» TEXTAUSSCHNITT

Ein paradoxer Zwiespalt
Der einzige wirkliche Kritikpunkt ist dem Format geschuldet: Als Kenner der Vorlage schielt man besonders genau auf Referenzen, hält im Geiste das Spiel daneben und ich muss zugeben, dass mir das bisweilen beim Genuss der Serie im Wege steht. Ein Hauch von Redundanz liegt dann immer in der Luft, finde ich, wofür die Show für sich betrachtet nichts kann. Gleichzeitig kann ich paradoxerweise nicht genug loben, wie gut Nolan und Konsorten den Look und Vibe der Games einfangen.
Der Retrofuturismus einer Welt, die auf dem Weg ins glorreich-optimistische Tomorrowland falsch abgebogen ist, wie… nun ja, die titelspendende Welt im Film Tomorrowland (unterschätzt!), hätte im Serienformat eine Spur zu absurd, unecht und – im Wortsinne – kulissenhaft wirken können. Aber das Produktionsdesign legt von den Autos, die Aussehen, als wären sie in den 50ern schon geflogen, bis zum Pip-Boy und diversen, exakt nachempfundenen Waffen und Kreaturen eine Punktlandung hin.

» GEGEBENE DATEN

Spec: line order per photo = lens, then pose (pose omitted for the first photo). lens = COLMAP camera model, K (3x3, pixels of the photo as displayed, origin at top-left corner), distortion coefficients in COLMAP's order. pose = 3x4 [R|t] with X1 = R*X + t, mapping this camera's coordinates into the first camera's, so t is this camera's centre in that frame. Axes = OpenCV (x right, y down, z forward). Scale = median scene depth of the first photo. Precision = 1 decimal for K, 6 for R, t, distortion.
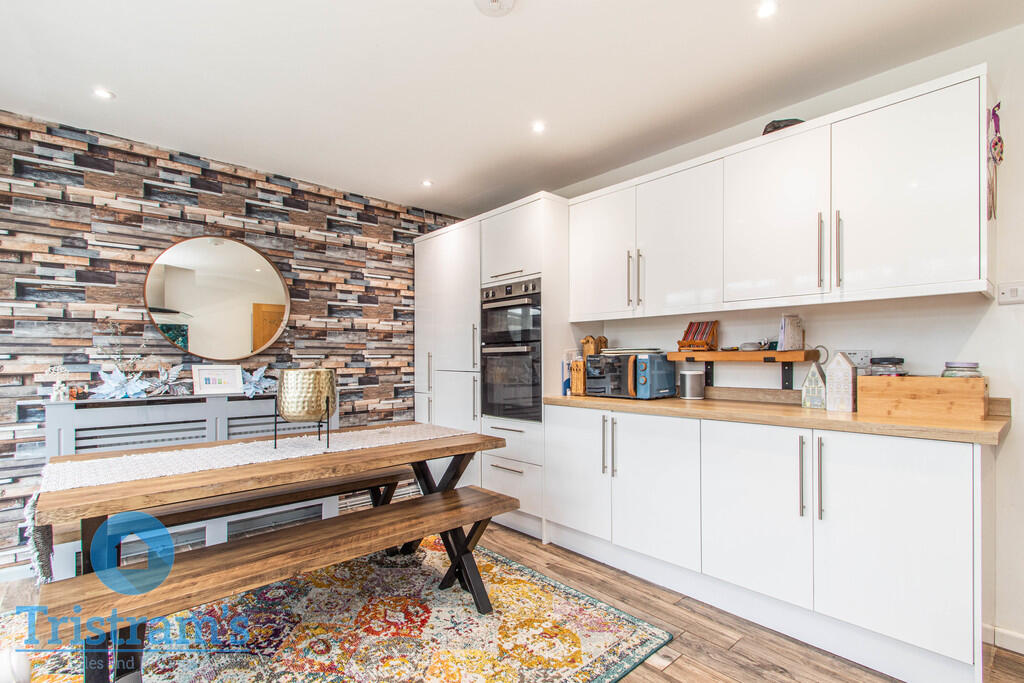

» VERSTÄNDNIS PRÜFEN
• a. Welchen Film bezeichnet der Textausschnitt als unterschätzt?
• b. Liste alle Dinge auf, bei denen das Produktionsdesign laut Textausschnitt eine Punktlandung hinlegt.
• c. Gib den Textausschnitt wortgetreu wieder, beginnend mit „Der Retrofuturismus einer“ und weiter bis einschließlich „eine Punktlandung hin.“.

» NUMMERIERTE LÖSUNGEN
• a. Tomorrowland.

• b. die Autos, der Pip-Boy, diverse Waffen, Kreaturen

• c.
Der Retrofuturismus einer Welt, die auf dem Weg ins glorreich-optimistische Tomorrowland falsch abgebogen ist, wie… nun ja, die titelspendende Welt im Film Tomorrowland (unterschätzt!), hätte im Serienformat eine Spur zu absurd, unecht und – im Wortsinne – kulissenhaft wirken können. Aber das Produktionsdesign legt von den Autos, die Aussehen, als wären sie in den 50ern schon geflogen, bis zum Pip-Boy und diversen, exakt nachempfundenen Waffen und Kreaturen eine Punktlandung hin.